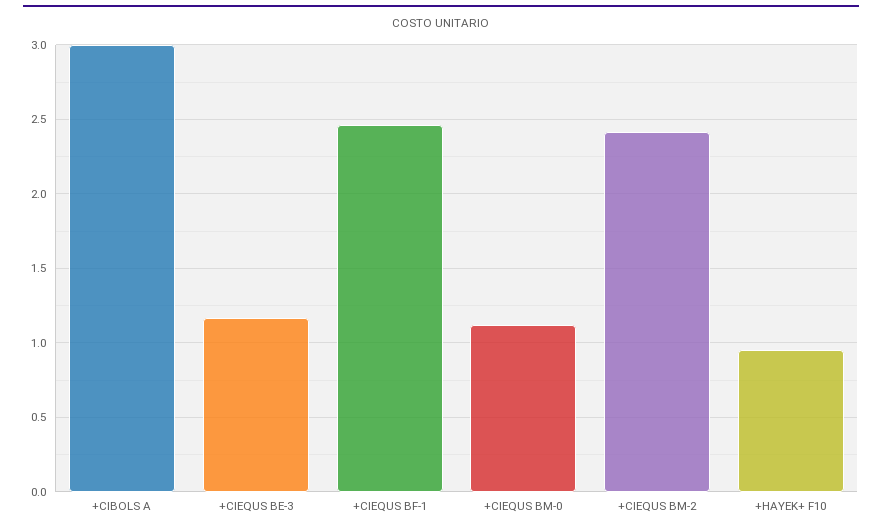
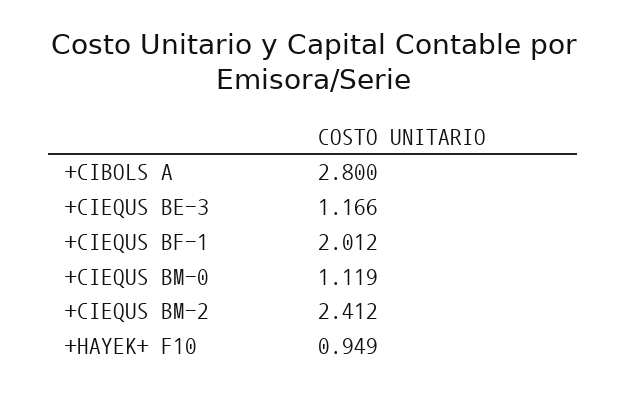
+CIBOLS A: 3 -> 2.8
+CIEQUS BF-1: 2.45 -> 2.012

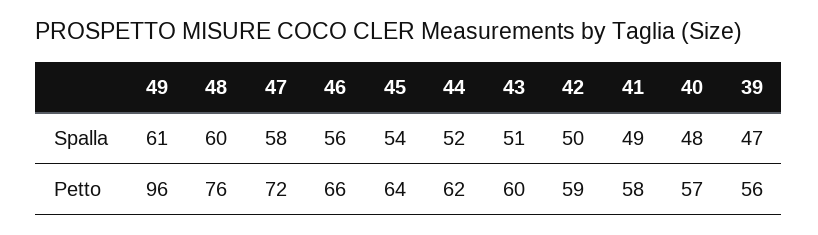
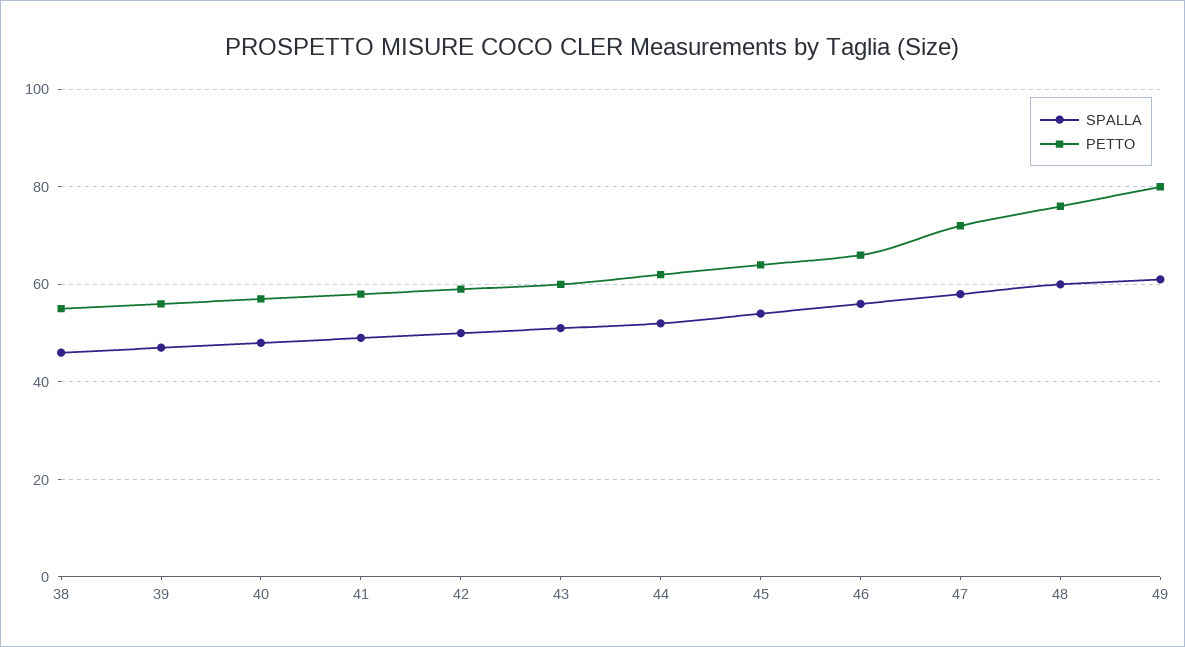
Petto, 49: 96 -> 80
Spalla, 38: none -> 45
Petto, 38: none -> 55

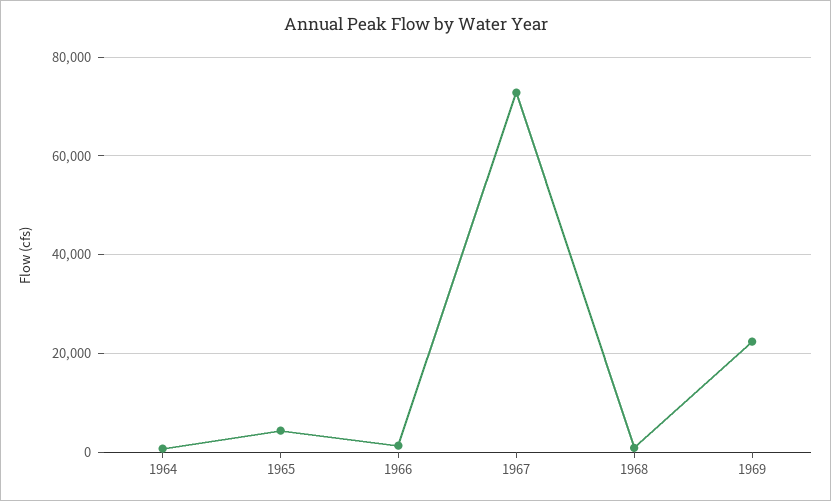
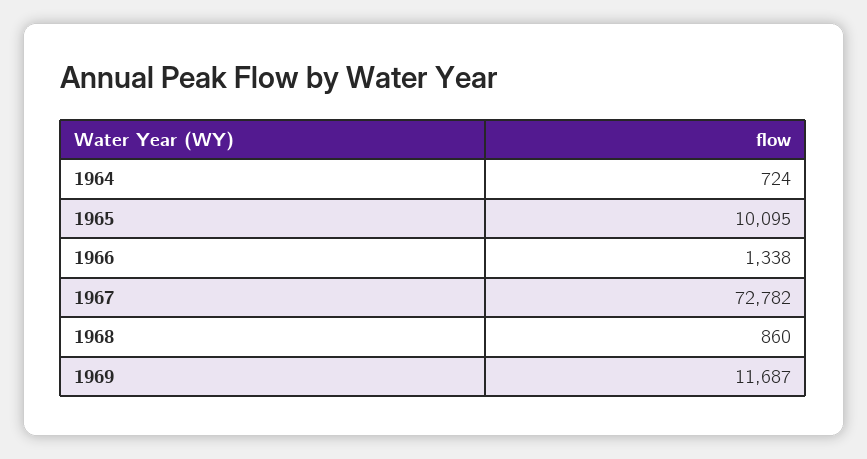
1965: 4000 -> 10095
1969: 22000 -> 11687

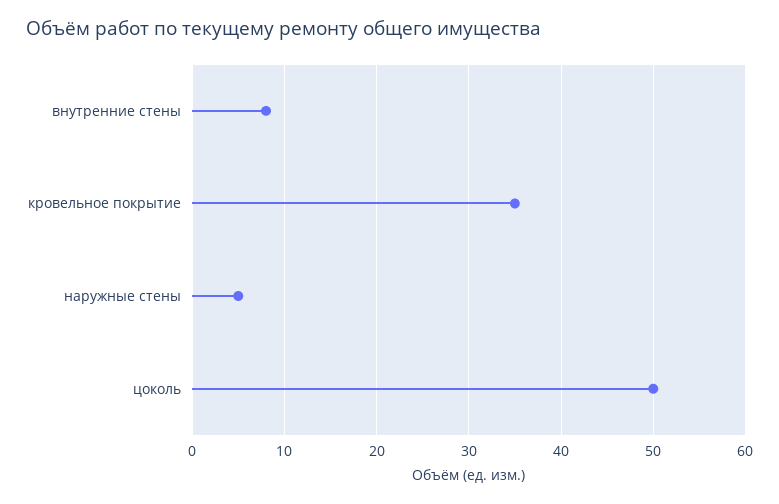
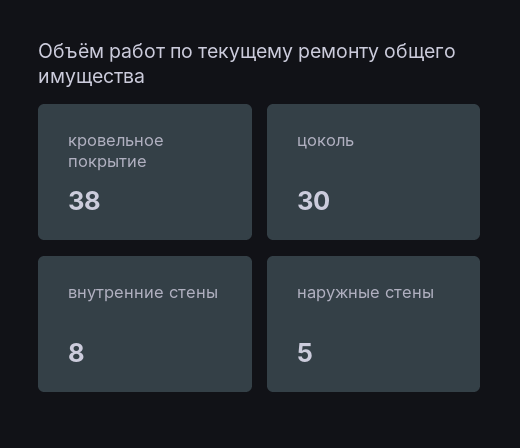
кровельное покрытие: 35 -> 38
цоколь: 50 -> 30

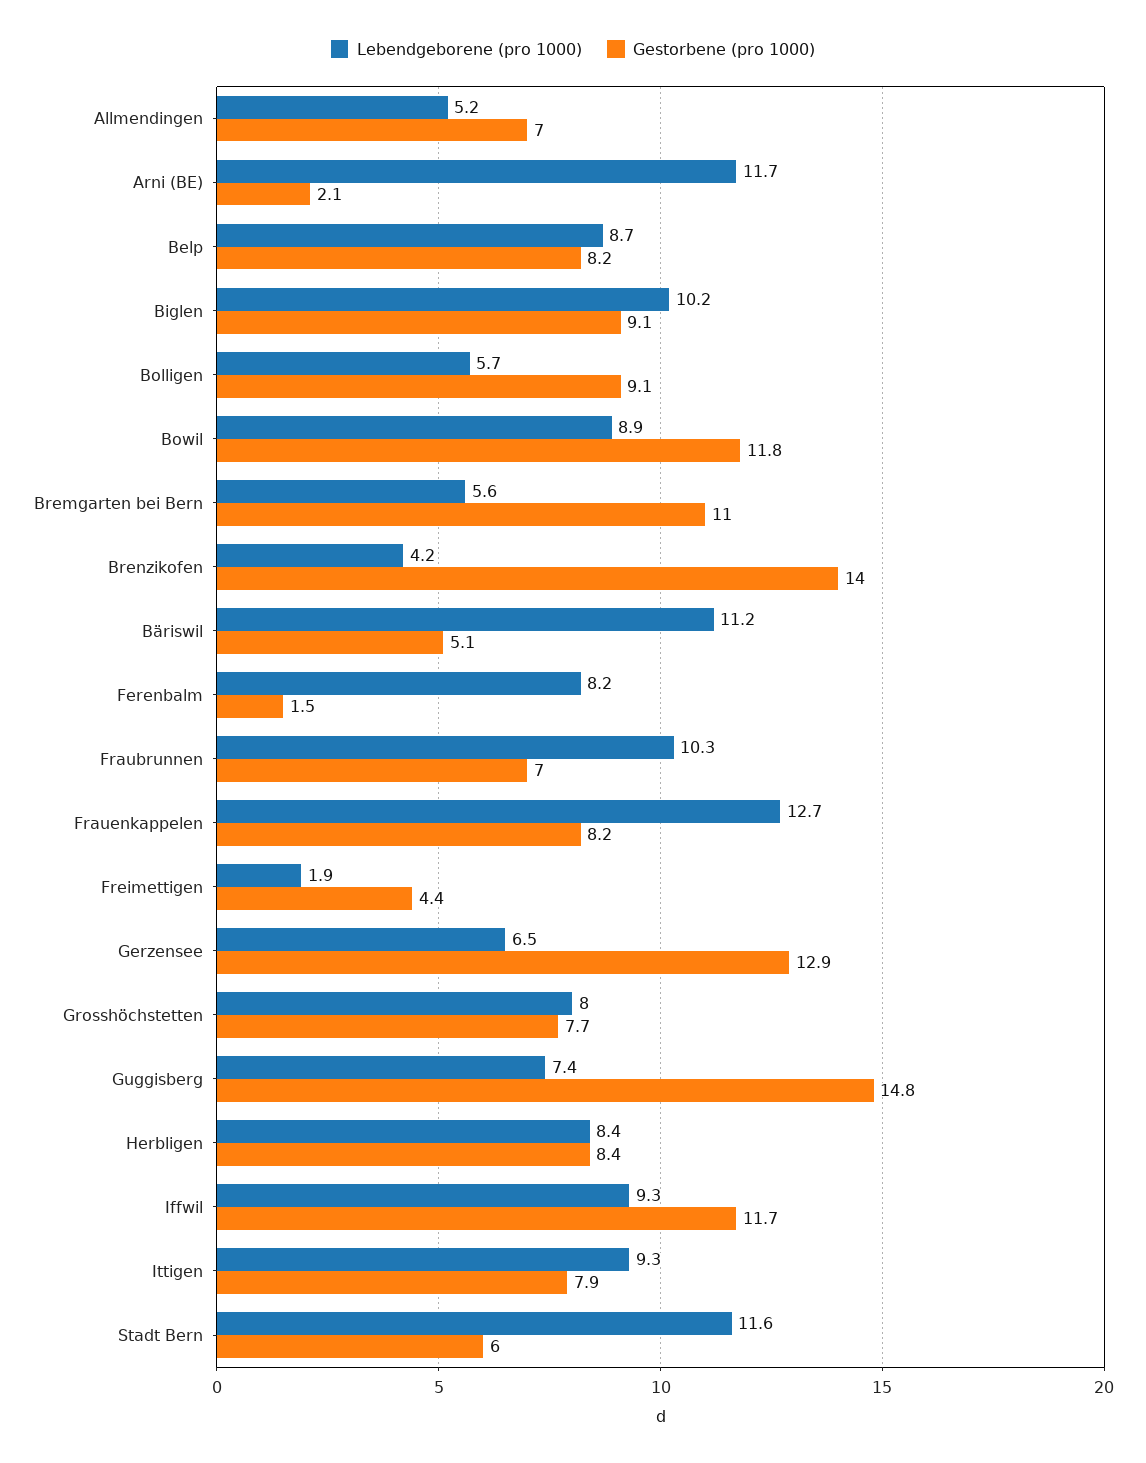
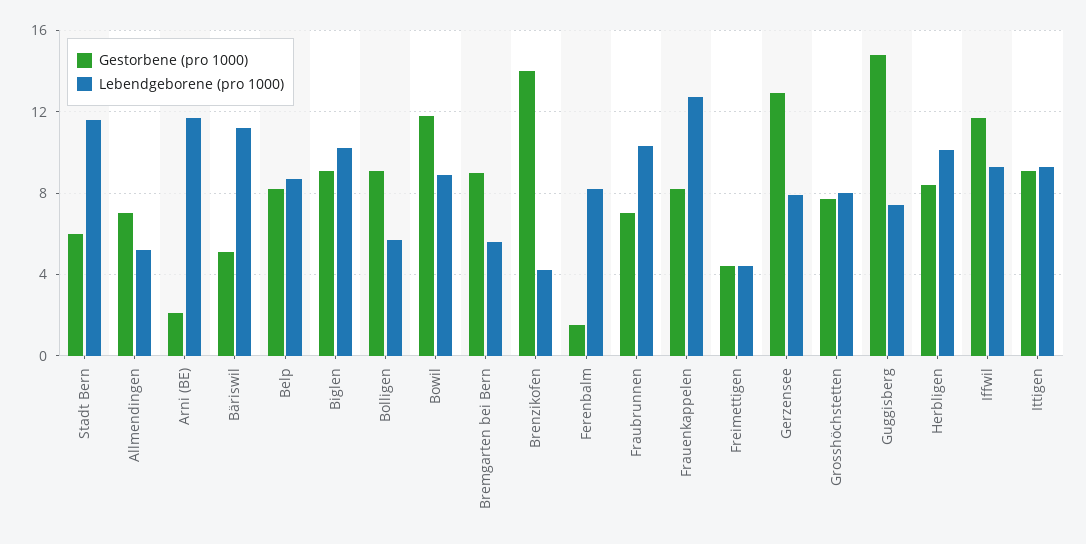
Gestorbene (pro 1000), Bremgarten bei Bern: 11 -> 9
Lebendgeborene (pro 1000), Freimettigen: 1.9 -> 4.5
Lebendgeborene (pro 1000), Gerzensee: 6.5 -> 8
Lebendgeborene (pro 1000), Herbligen: 8.4 -> 10
Gestorbene (pro 1000), Ittigen: 7.9 -> 9

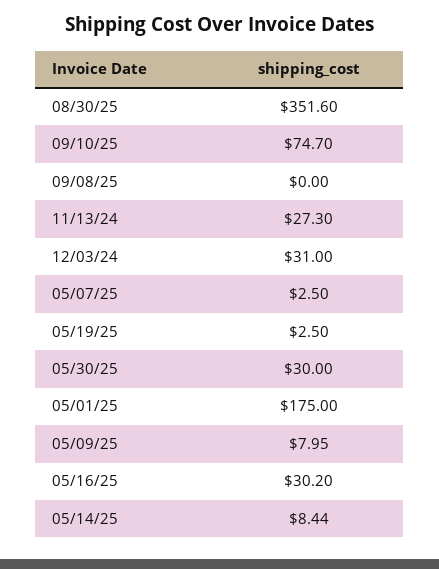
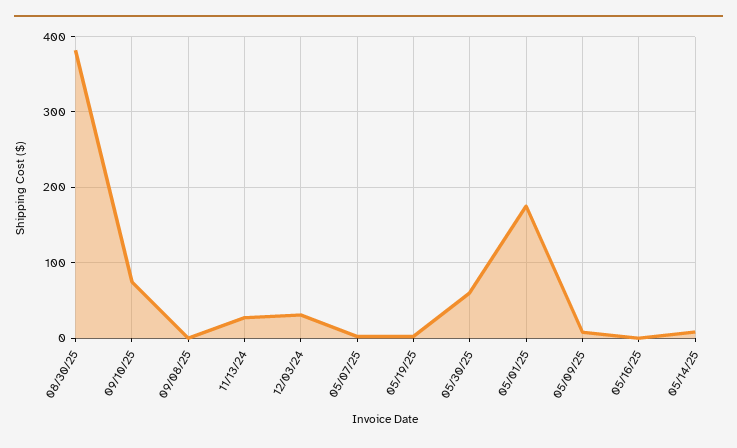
08/30/25: 351.6 -> 380
05/30/25: 30 -> 60
05/16/25: 30.2 -> 0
_____
** About this task **
For this exercise, copy each line of the data above exactly, from the first through the line containing "Lebendgeborene (pro 1000), Freimettigen: 1.9", and drop the pictures.

** Response to the exercise **
+CIBOLS A: 3 -> 2.8
+CIEQUS BF-1: 2.45 -> 2.012

Petto, 49: 96 -> 80
Spalla, 38: none -> 45
Petto, 38: none -> 55

1965: 4000 -> 10095
1969: 22000 -> 11687

кровельное покрытие: 35 -> 38
цоколь: 50 -> 30

Gestorbene (pro 1000), Bremgarten bei Bern: 11 -> 9
Lebendgeborene (pro 1000), Freimettigen: 1.9 -> 4.5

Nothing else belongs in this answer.